#### Data supplied ####

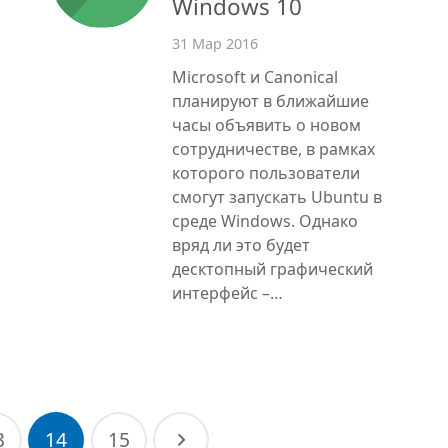
Windows 10
31 Мар 2016
Microsoft и Canonical
планируют в ближайшие
часы объявить о новом
сотрудничестве, в рамках
которого пользователи
смогут запускать Ubuntu в
среде Windows. Однако
вряд ли это будет
десктопный графический
интерфейс –…
3
14
15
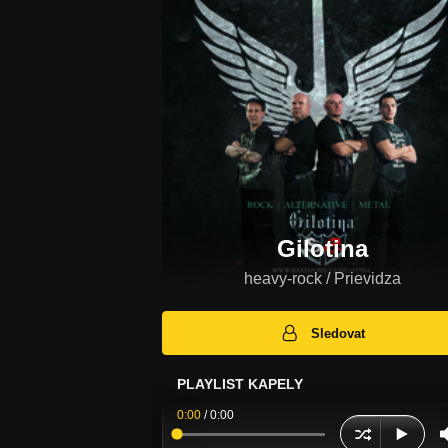
Gilotina
heavy-rock / Prievidza
Sledovat
PLAYLIST KAPELY
0:00
/
0:00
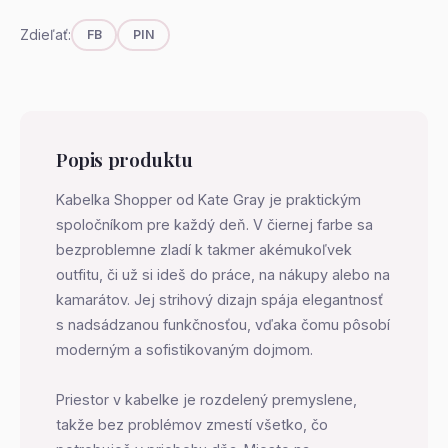
Zdieľať:
FB
PIN
Popis produktu
Kabelka Shopper od Kate Gray je praktickým
spoločníkom pre každý deň. V čiernej farbe sa
bezproblemne zladí k takmer akémukoľvek
outfitu, či už si ideš do práce, na nákupy alebo na
kamarátov. Jej strihový dizajn spája elegantnosť
s nadsádzanou funkčnosťou, vďaka čomu pôsobí
moderným a sofistikovaným dojmom.
Priestor v kabelke je rozdelený premyslene,
takže bez problémov zmestí všetko, čo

####

Edit the entries by replacing "Ubuntu" with "Ubuntu Linux", keeping everything else unchanged and leaving out the pictures.

▶ [Answer box]
Windows 10
31 Мар 2016
Microsoft и Canonical
планируют в ближайшие
часы объявить о новом
сотрудничестве, в рамках
которого пользователи
смогут запускать Ubuntu Linux в
среде Windows. Однако
вряд ли это будет
десктопный графический
интерфейс –…
3
14
15
Gilotina
heavy-rock / Prievidza
Sledovat
PLAYLIST KAPELY
0:00
/
0:00
Zdieľať:
FB
PIN
Popis produktu
Kabelka Shopper od Kate Gray je praktickým
spoločníkom pre každý deň. V čiernej farbe sa
bezproblemne zladí k takmer akémukoľvek
outfitu, či už si ideš do práce, na nákupy alebo na
kamarátov. Jej strihový dizajn spája elegantnosť
s nadsádzanou funkčnosťou, vďaka čomu pôsobí
moderným a sofistikovaným dojmom.
Priestor v kabelke je rozdelený premyslene,
takže bez problémov zmestí všetko, čo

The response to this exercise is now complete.